What happens if Fidelity deeply integrates with a technologically advanced crypto firm like Fireblocks? Fidelity’s 200 million customers gain seamless crypto experiences, while the partner acquires the most valuable resources in traditional finance—trust and users. It may not necessarily be these two companies joining forces, but such "1+1>2" combinations will emerge frequently in the future.

The second model: The "Arms Dealer."

When a gold rush occurs, the most stable business is selling shovels.

In the super-app era, the "shovels" are critical infrastructure. Take Chainalysis as an example. No matter who wins the super-app war, everyone will need its compliance tools. What’s remarkable about these companies is that the more diverse their clients are, the more stable their position becomes. They don’t need to pick sides because every party relies on them.

The third model: The "Specialist."

Not everyone needs a Swiss Army knife. Imagine a financial platform dedicated to serving DAOs or a vertical application focused on NFT financialization. While giants are busy building comprehensive platforms, these specialized players might capture long-tail value in niche markets.

The winners will likely follow one of these paths. As for the losers, they will likely fall into two categories: mid-tier institutions and opportunists.

Take some regional banks in the U.S. as an example. They lack the resources of JPMorgan Chase to make large-scale technological investments, and they also lack the agility of small fintech firms.
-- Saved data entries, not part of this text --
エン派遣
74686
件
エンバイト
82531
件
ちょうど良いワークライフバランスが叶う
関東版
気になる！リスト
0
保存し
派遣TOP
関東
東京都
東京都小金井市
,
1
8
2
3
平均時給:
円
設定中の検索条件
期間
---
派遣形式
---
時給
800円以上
When customers can access a full suite of crypto services at major banks, these mid-sized institutions will see their survival space shrink dramatically.

As for opportunists, many projects in recent years have used complex legal structures to evade regulations—registering in the Cayman Islands, operating through DAOs, claiming "full decentralization."

Project Crypto’s clear rules mean these gray areas will disappear. Either truly decentralize (accepting limitations in liquidity and user experience) or fully comply (accepting regulatory costs). Fence-sitters will have nowhere to go.

From a business competition perspective, the time window is closing rapidly.

First-mover advantage could be decisive in the winner-takes-all platform economy. Whoever can establish a complete ecosystem within the next few months may become the next crypto finance giant.

The iPhone Moment?

In 2007, when Steve Jobs unveiled the first-generation iPhone, Nokia executives scoffed—how could a phone without a keyboard possibly succeed? Eighteen months later, the entire mobile phone industry’s rules were rewritten.

Project Crypto might just be the "iPhone launch event" for crypto finance.

Not because it’s perfect, but because it’s the first time mainstream financial institutions have seen the possibilities: Financial services can be delivered in this way, traditional assets and crypto assets can be integrated like this, compliance and innovation can be balanced in this manner.

But remember, the iPhone didn’t truly change the world in 2007—it did so when the App Store emerged. Project Crypto is merely the beginning; the real revolution will explode when the ecosystem is fully formed.

When millions of developers start innovating on the new platform, when billions of users become accustomed to on-chain finance—that’s when the good days will truly arrive.

For now, it’s too early to draw conclusions.